The parametric equations $x=x_1+(x_2-x_1)t$ and $y=y_1+(y_2-y_1)t$ where $0\leq t\leq1$ describes the line segment that joins the points $(x_1,\ y_1)$ and $(x_2,\ y_2)$.

The parameterization of the line joining points B(5, 3) and C(1, 7) are given by substituting $x_1=5,\ \ y_1=3,\ \ x_2=1,\ \ y_2=7$.

Thus, we have

x = 5 + (1 - 5)t = 5 - 4t
y = 3 + (7 - 3)t = 3 + 4t

Therefore, the parameterization of line joining points B(5, 3) and C(1, 7) are x = 5 - 4t and y = 3 + 4t.



Part C:

The parametric equations $x=x_1+(x_2-x_1)t$ and $y=y_1+(y_2-y_1)t$ where $0\leq t\leq1$ describes the line segment that joins the points $(x_1,\ y_1)$ and $(x_2,\ y_2)$.

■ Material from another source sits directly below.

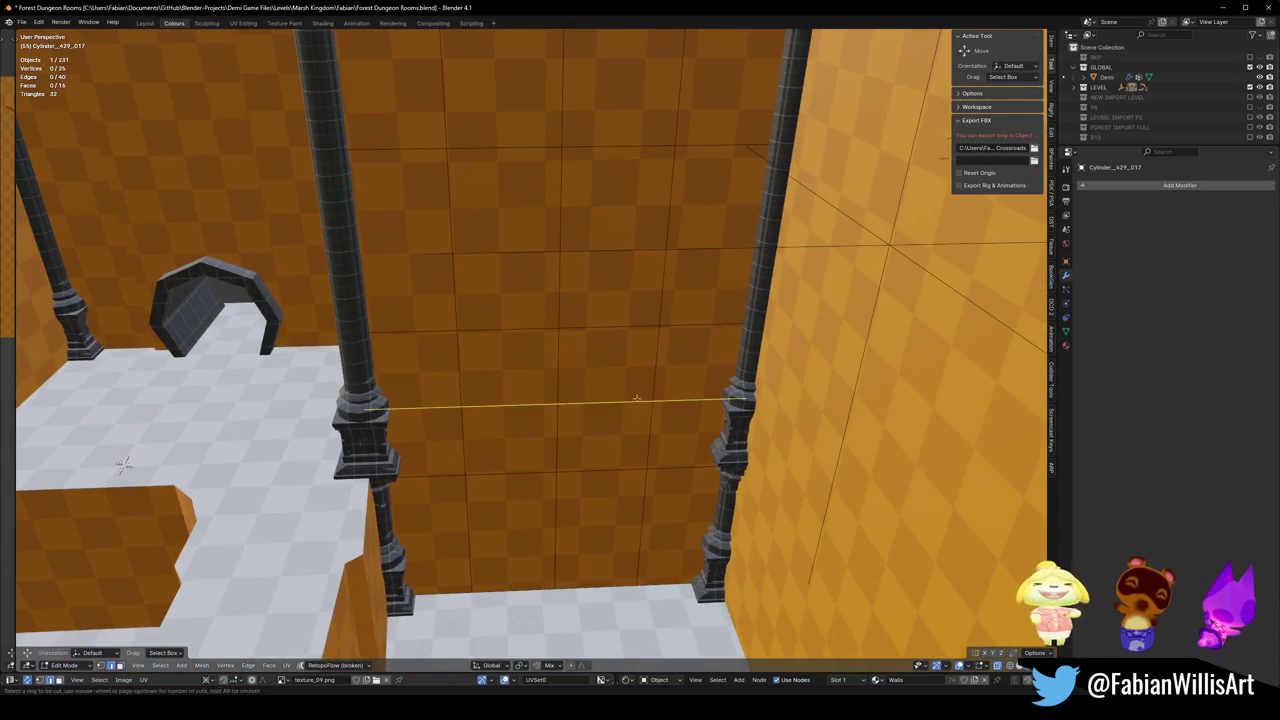
left_click(642, 412)
key("ctrl+z")
key("ctrl+r")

The parameterization of the line joining points C(1, 7) and A(1, 1) are given by substituting $x_1=1,\ \ y_1=7,\ \ x_2=1,\ \ y_2=1$.

Thus, we have

x = 1 + (1 - 1)t = 1
y = 7 + (1 - 7)t = 7 - 6t

Therefore, the parameterization of line joining points A(1, 1) and B(5, 3) are x = 1 and y = 7 - 6t.